Copy the lines below exactly, starting at the one with "root of tail: (1292, 467)" and ending at the one with "left back paw: (243, 162)", and leave out any picture.

-- Data to process follows --

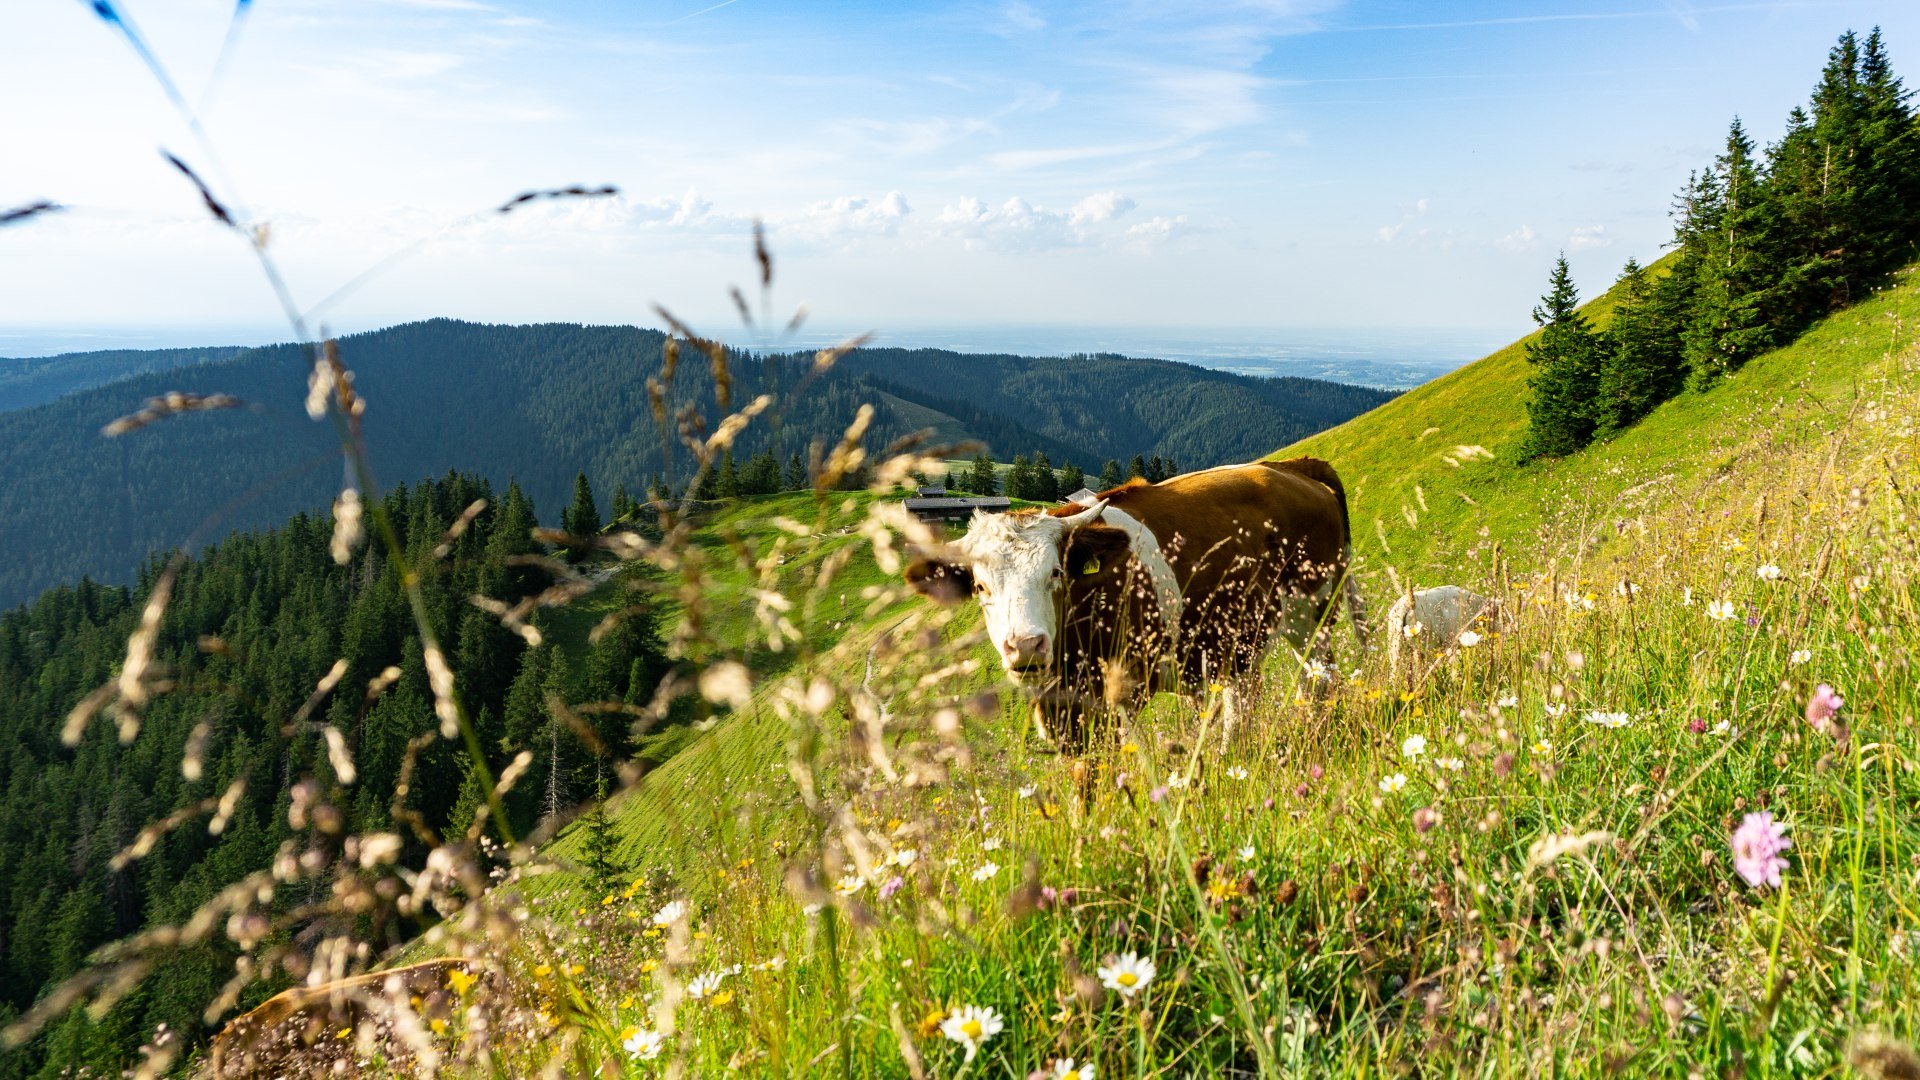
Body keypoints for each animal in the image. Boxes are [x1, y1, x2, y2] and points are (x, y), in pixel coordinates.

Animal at [902, 451, 1367, 737]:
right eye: (981, 586)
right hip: (1243, 641)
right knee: (1251, 696)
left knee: (1321, 678)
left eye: (1055, 573)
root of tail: (1292, 467)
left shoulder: (1127, 689)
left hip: (1314, 610)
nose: (1027, 646)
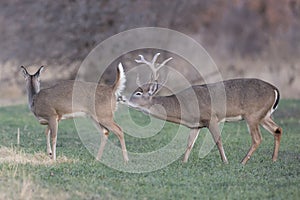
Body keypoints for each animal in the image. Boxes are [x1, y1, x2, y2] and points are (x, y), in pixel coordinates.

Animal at [128, 53, 282, 164]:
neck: (184, 108)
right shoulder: (195, 125)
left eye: (138, 93)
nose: (124, 99)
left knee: (258, 138)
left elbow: (218, 140)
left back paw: (243, 162)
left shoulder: (211, 117)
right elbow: (189, 144)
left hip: (252, 115)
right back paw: (273, 159)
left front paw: (225, 161)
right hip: (264, 115)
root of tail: (274, 89)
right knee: (277, 130)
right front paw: (184, 162)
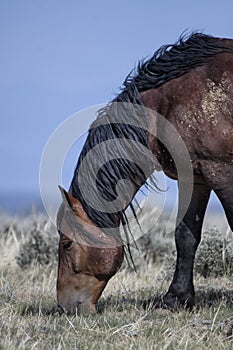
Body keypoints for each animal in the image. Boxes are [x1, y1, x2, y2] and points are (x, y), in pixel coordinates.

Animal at [55, 34, 233, 316]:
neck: (169, 106)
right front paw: (176, 299)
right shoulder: (195, 177)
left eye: (67, 244)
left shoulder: (222, 171)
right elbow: (185, 235)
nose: (64, 307)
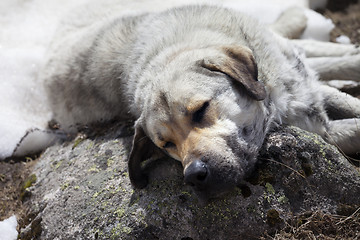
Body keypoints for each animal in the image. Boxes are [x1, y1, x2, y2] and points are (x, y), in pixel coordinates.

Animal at [43, 5, 360, 201]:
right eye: (166, 145)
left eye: (201, 110)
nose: (194, 175)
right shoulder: (319, 125)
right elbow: (349, 124)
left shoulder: (303, 86)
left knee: (311, 49)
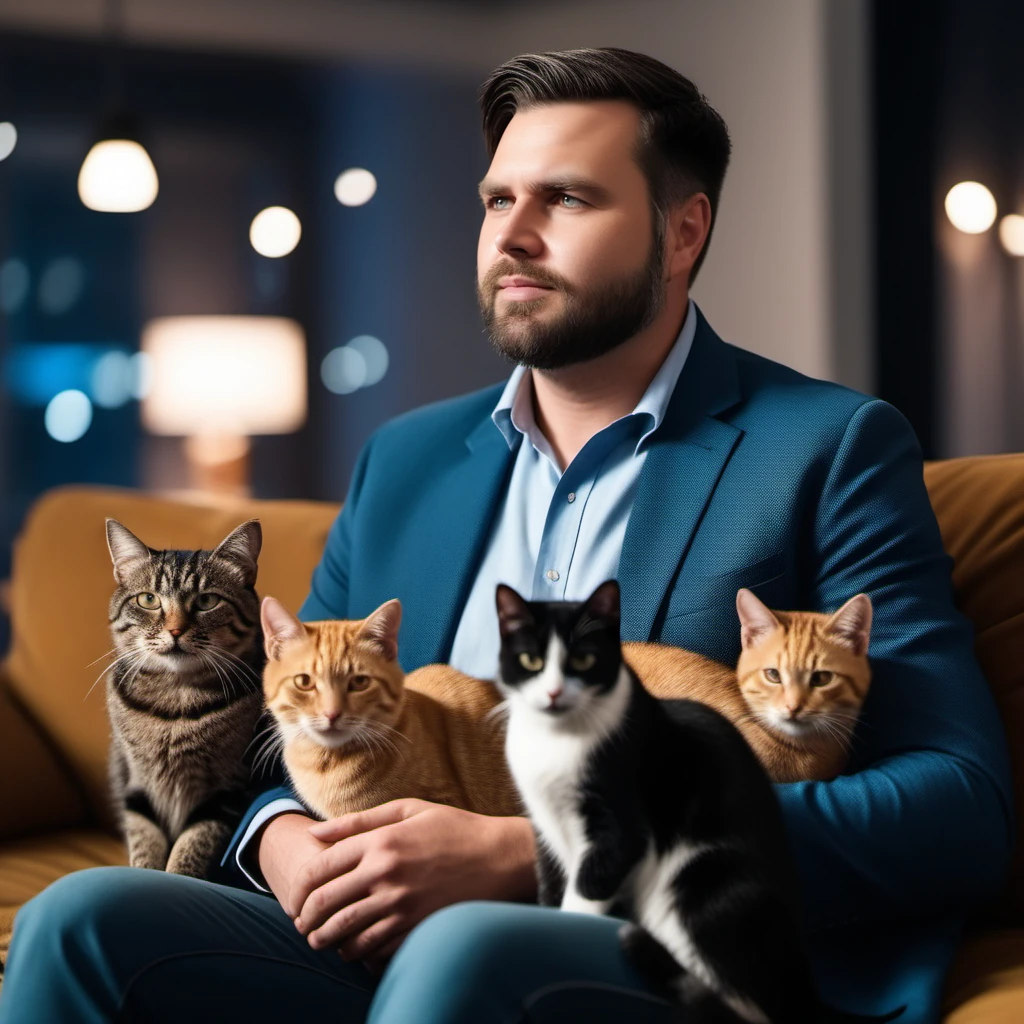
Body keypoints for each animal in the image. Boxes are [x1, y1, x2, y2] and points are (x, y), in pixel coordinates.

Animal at [102, 520, 264, 880]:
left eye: (207, 601)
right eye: (148, 599)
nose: (175, 631)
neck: (174, 704)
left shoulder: (226, 791)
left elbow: (191, 849)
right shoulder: (136, 785)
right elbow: (145, 843)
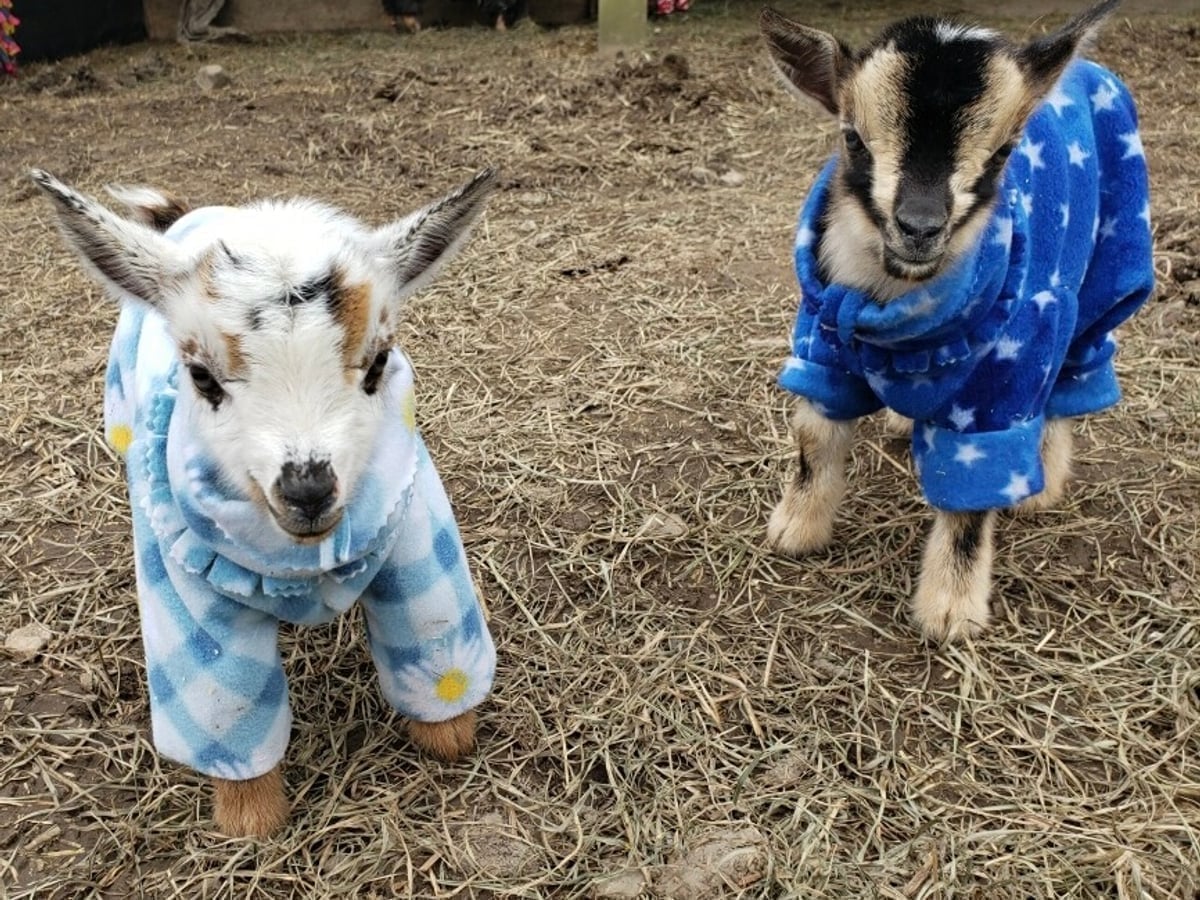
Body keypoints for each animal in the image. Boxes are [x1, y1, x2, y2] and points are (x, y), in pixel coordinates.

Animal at [33, 168, 498, 836]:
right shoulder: (188, 592)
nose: (307, 489)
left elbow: (433, 641)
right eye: (201, 376)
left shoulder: (413, 537)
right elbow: (222, 708)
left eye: (379, 361)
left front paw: (450, 738)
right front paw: (251, 820)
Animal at [759, 1, 1154, 641]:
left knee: (1071, 372)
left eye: (1004, 152)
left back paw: (1041, 484)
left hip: (1102, 280)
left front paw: (949, 612)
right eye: (853, 139)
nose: (920, 226)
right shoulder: (824, 342)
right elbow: (814, 438)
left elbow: (972, 495)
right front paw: (795, 531)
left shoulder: (998, 383)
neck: (893, 302)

-- Data to process concluded --

Reply
root of tail: (1292, 467)
left shoulder: (1127, 689)
left hip: (1314, 610)
nose: (1027, 646)
Body keypoints for each animal in the image. Boxes are [x1, y1, x2, y2] and points are (x, y), in pixel coordinates.

Animal at [128, 53, 282, 164]:
neck: (184, 108)
right shoulder: (195, 125)
left eye: (138, 93)
nose: (124, 99)
left knee: (258, 138)
left elbow: (218, 140)
left back paw: (243, 162)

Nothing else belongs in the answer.